У Барашка была еще одна прекрасная черта – он любому промаху находил оправдание.
Я от души надеялся, что Мунчайлд удалось подружиться с ее провожатой, маленькой женщиной по имени Ленивая Рука. Но уверенности у меня не было, ведь я виделся с Мунчайлд крайне редко, а когда нам доводилось встречаться – например, в общественных столовых, – Мунчайлд смотрела на меня с презрением. Как я догадывался, она все еще дулась на меня, во-первых, за мой выбор двух последних мест нашего назначения, а во-вторых, за то, что я бросил нашего ребенка.
О Крошке мне беспокоиться не приходилось. Он устроился как нельзя лучше. По правде сказать, пузатый громила Ангел тут как сыр в масле катался. Дни напролет он жрал, трахался и дул пиво, как какой-нибудь байкер Ниро. По всей видимости, он не был похож ни на одного из тех мужчин, к которым привыкли женщины этого мира, и половина горожанок занимала к нему очередь и терпеливо ждала, чтобы отведать мясистых деликатесов его любви.
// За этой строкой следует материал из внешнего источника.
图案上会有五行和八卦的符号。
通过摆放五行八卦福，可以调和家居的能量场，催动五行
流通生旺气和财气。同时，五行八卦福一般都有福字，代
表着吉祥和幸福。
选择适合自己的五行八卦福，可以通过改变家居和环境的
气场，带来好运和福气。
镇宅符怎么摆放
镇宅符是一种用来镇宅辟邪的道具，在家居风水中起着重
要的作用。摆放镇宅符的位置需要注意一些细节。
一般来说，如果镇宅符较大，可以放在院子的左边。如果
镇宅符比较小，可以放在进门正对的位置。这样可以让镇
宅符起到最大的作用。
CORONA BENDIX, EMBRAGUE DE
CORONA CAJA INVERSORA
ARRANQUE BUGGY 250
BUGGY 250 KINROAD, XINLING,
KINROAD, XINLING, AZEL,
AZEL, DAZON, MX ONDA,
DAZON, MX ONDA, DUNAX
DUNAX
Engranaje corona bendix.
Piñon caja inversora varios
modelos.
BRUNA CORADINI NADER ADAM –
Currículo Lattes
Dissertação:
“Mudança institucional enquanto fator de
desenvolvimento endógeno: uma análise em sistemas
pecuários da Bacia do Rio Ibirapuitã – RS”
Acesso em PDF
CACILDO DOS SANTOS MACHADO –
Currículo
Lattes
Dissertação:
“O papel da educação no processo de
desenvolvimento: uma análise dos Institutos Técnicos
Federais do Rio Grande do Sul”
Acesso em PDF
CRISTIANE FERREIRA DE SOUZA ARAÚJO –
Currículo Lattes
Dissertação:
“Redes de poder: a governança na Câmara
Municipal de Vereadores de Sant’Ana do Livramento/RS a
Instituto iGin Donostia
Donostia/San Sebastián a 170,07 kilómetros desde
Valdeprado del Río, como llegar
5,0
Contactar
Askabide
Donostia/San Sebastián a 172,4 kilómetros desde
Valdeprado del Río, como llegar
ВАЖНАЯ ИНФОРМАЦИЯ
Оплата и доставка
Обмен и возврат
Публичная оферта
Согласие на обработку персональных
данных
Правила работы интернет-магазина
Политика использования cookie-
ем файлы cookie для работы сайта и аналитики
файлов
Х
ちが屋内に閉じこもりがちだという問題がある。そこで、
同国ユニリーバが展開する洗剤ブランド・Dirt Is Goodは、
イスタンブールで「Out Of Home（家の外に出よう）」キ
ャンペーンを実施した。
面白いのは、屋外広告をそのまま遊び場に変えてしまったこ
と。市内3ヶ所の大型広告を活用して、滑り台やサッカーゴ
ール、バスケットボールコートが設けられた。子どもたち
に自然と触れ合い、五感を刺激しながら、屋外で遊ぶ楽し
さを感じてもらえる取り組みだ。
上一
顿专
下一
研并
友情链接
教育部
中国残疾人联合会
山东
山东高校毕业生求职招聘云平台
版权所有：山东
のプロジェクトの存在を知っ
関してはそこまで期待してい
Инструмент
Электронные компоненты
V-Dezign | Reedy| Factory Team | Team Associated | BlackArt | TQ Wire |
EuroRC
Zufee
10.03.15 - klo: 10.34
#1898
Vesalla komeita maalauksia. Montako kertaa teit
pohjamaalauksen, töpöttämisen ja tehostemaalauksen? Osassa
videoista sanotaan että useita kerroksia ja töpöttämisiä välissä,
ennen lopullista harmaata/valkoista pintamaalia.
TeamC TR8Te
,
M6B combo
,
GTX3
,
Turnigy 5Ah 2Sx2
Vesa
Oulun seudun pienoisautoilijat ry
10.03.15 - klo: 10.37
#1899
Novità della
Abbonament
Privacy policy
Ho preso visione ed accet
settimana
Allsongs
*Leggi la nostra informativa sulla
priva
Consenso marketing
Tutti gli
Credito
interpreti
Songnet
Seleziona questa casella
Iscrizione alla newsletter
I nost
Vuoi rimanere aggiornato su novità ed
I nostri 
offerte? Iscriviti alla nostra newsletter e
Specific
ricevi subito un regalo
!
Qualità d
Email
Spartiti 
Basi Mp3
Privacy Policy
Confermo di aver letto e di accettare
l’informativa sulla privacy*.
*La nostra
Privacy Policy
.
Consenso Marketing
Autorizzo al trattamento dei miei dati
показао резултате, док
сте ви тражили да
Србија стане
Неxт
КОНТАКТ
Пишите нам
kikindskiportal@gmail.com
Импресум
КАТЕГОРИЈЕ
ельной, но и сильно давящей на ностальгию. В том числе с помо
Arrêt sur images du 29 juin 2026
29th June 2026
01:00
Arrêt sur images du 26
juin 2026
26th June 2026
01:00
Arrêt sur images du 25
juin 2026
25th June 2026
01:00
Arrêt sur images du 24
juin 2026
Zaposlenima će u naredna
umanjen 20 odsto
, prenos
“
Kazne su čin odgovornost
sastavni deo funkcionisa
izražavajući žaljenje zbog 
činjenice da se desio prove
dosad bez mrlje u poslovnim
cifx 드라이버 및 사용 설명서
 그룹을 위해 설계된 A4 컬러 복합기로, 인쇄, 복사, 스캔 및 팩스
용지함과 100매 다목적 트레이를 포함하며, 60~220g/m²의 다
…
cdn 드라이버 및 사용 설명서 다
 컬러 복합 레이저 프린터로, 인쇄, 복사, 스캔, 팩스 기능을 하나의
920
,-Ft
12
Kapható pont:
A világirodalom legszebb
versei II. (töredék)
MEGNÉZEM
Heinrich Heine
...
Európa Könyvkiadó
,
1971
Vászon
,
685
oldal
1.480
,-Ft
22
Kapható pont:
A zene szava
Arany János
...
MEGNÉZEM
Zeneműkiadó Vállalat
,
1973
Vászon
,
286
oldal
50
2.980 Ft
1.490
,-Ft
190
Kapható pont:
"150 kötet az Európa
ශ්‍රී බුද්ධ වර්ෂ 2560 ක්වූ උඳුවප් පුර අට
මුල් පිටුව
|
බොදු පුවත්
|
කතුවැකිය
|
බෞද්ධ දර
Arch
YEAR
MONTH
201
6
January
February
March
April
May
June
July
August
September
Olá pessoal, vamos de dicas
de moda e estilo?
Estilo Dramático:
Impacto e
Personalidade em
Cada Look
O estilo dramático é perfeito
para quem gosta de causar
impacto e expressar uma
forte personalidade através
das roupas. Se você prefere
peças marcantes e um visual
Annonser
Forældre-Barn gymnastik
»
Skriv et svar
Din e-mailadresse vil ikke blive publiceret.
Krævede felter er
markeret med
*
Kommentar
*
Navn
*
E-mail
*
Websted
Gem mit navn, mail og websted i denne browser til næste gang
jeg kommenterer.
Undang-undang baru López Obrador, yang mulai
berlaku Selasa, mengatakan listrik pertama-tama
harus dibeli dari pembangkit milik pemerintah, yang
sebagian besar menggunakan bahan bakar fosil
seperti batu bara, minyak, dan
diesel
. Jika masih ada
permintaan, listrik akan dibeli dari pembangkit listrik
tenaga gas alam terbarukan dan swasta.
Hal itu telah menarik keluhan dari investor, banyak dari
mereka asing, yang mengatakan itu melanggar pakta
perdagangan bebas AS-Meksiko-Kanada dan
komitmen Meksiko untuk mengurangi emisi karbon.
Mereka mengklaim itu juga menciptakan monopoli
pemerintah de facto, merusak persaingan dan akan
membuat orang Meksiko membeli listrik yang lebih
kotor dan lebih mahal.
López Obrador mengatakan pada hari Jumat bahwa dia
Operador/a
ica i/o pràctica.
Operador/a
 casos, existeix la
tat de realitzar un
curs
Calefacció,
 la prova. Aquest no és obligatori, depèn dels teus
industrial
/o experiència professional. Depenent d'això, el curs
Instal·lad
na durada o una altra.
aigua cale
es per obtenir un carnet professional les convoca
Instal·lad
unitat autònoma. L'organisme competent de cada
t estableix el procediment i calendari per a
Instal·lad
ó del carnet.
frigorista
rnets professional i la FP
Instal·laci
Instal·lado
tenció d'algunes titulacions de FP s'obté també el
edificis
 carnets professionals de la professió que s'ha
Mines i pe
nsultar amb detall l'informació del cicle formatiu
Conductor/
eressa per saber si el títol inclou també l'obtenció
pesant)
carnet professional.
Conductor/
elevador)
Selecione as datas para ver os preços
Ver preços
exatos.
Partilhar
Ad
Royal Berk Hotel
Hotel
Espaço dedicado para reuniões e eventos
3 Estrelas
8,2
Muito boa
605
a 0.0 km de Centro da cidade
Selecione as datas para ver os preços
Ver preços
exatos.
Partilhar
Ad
Я же так и не получил свою порцию здешней постельной акробатики, несмотря на то, что завуалированные предложения заняться ею поступали мне постоянно и вполне откровенно. Что-то удерживало меня от того, чтобы связаться со здешними женщинами. Много ночей я провел в безнадежных раздумьях над своими ощущениями, пока однажды ответ наконец не забрезжил, когда я равнодушно наблюдал за тем, как рано поутру целая когорта нагих школьниц барахтается на земле. Очевидно, это заменяло тут утреннюю пробежку.
Дело в том, что я чересчур вымотался и перенервничал, чтобы получить удовольствие от бескорыстного, полноценного и совершенно естественного секса, предлагаемого здешними женщинами. Старина Вуди Аллен шутил: «Бывает ли грязный секс? Да, если вы занимаетесь им по правилам». Я не мог вынести, что любая из этих женщин могла заняться со мной сексом совершенно свободно. Слишком они были просты и прямолинейны. Никаких недоговоренностей, намеков или ритуала, в которых я так нуждался, а сам я слишком закоснел, чтобы меняться.
– Жаль, что у нас нет тел, – подала вдруг голос Кальпурния.
– Да, – эхом откликнулась Калипсо. – Мы-то знаем, что тебе нужно.
– Но что делать, мы здесь, в твоей башке.
Впервые за время моего межпланетного путешествия никто не гнался за мной, не грозил мне и не пытался отнять у меня йо-йо.
Я не был пленником и не был рабом банды КА-плантаторов. Я мог посидеть спокойно, расслабиться и обдумать свой следующий шаг. Тут я определенно оставаться не мог. Этот мир был слишком прост, ясен, честен для урода вроде меня. Он не содержал никаких объяснений Онтологической Закавыки и не предлагал никаких гедонистских бессмысленных наслаждений, которые могли бы отвлечь меня от дальнейшего похода за разгадкой.
Поэтому, обдумывая, каким станет мое следующее место назначения (и как мне преподнести Крошке пренеприятное известие о нашем отбытии из его земли обетованной), я попросил Барашка прогуляться со мной по округе, чтобы поглазеть на достопримечательности.
Мы посетили всевозможных ремесленников и мастеров: ювелиров, нанизывающих янтарные ожерелья, маляров, красящих стены, кружевников (все мужчины), плетущих коврики и скатерти. Я принял участие в бесчисленных церемониях и действах, среди прочего и в мрачных «небесных похоронах», при которых мертвеца возносили на открытую платформу, с тем чтобы птицы могли очистить от мяса его кости, с последующей погребальной церемонией, где эти самые кости любовно окрашивали охрой и особым образом укладывали в гробницу. Нас приглашали на то, что я назвал «месячными вечеринками», где девочки отмечали свои первые кровотечения. Мне это напомнило «Сонные вечеринки пятидесятых». На этих приемах не хватало только пачки сорокапяток Бобби Дарина и пушистых шлепанцев. Но кое-что осталось в точности таким же.